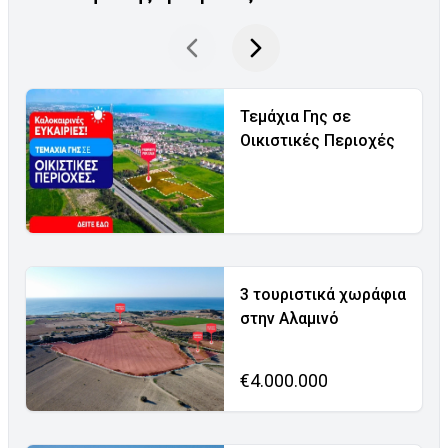
Τεμάχια Γης σε
Οικιστικές Περιοχές
3 τουριστικά χωράφια
στην Αλαμινό
€4.000.000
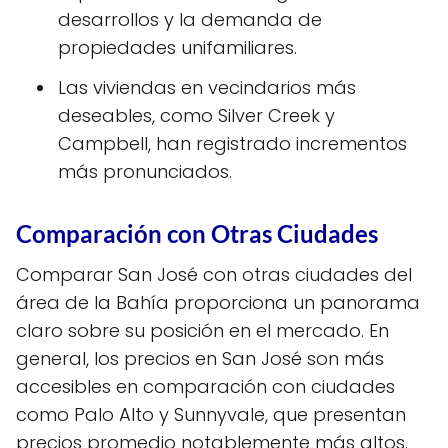
desarrollos y la demanda de
propiedades unifamiliares.
Las viviendas en vecindarios más
deseables, como Silver Creek y
Campbell, han registrado incrementos
más pronunciados.
Comparación con Otras Ciudades
Comparar San José con otras ciudades del
área de la Bahía proporciona un panorama
claro sobre su posición en el mercado. En
general, los precios en San José son más
accesibles en comparación con ciudades
como Palo Alto y Sunnyvale, que presentan
precios promedio notablemente más altos.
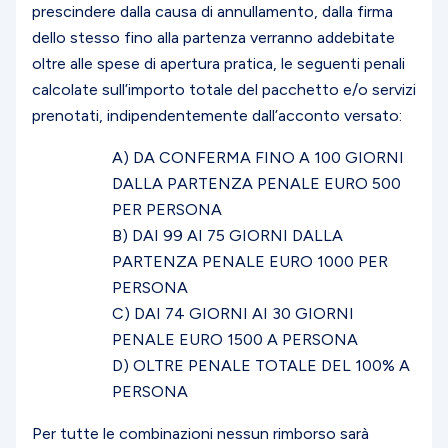
prescindere dalla causa di annullamento, dalla firma
dello stesso fino alla partenza verranno addebitate
oltre alle spese di apertura pratica, le seguenti penali
calcolate sull’importo totale del pacchetto e/o servizi
prenotati, indipendentemente dall’acconto versato:
A) DA CONFERMA FINO A 100 GIORNI
DALLA PARTENZA PENALE EURO 500
PER PERSONA
B) DAI 99 AI 75 GIORNI DALLA
PARTENZA PENALE EURO 1000 PER
PERSONA
C) DAI 74 GIORNI AI 30 GIORNI
PENALE EURO 1500 A PERSONA
D) OLTRE PENALE TOTALE DEL 100% A
PERSONA
Per tutte le combinazioni nessun rimborso sarà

☆ ☆ ☆

Task objective
Recast all lines of text in the material above as a numbered list, skipping blank lines and leaving out the picture markers.

Task response
1. Τεμάχια Γης σε
2. Οικιστικές Περιοχές
3. 3 τουριστικά χωράφια
4. στην Αλαμινό
5. €4.000.000
6. desarrollos y la demanda de
7. propiedades unifamiliares.
8. Las viviendas en vecindarios más
9. deseables, como Silver Creek y
10. Campbell, han registrado incrementos
11. más pronunciados.
12. Comparación con Otras Ciudades
13. Comparar San José con otras ciudades del
14. área de la Bahía proporciona un panorama
15. claro sobre su posición en el mercado. En
16. general, los precios en San José son más
17. accesibles en comparación con ciudades
18. como Palo Alto y Sunnyvale, que presentan
19. precios promedio notablemente más altos.
20. prescindere dalla causa di annullamento, dalla firma
21. dello stesso fino alla partenza verranno addebitate
22. oltre alle spese di apertura pratica, le seguenti penali
23. calcolate sull’importo totale del pacchetto e/o servizi
24. prenotati, indipendentemente dall’acconto versato:
25. A) DA CONFERMA FINO A 100 GIORNI
26. DALLA PARTENZA PENALE EURO 500
27. PER PERSONA
28. B) DAI 99 AI 75 GIORNI DALLA
29. PARTENZA PENALE EURO 1000 PER
30. PERSONA
31. C) DAI 74 GIORNI AI 30 GIORNI
32. PENALE EURO 1500 A PERSONA
33. D) OLTRE PENALE TOTALE DEL 100% A
34. PERSONA
35. Per tutte le combinazioni nessun rimborso sarà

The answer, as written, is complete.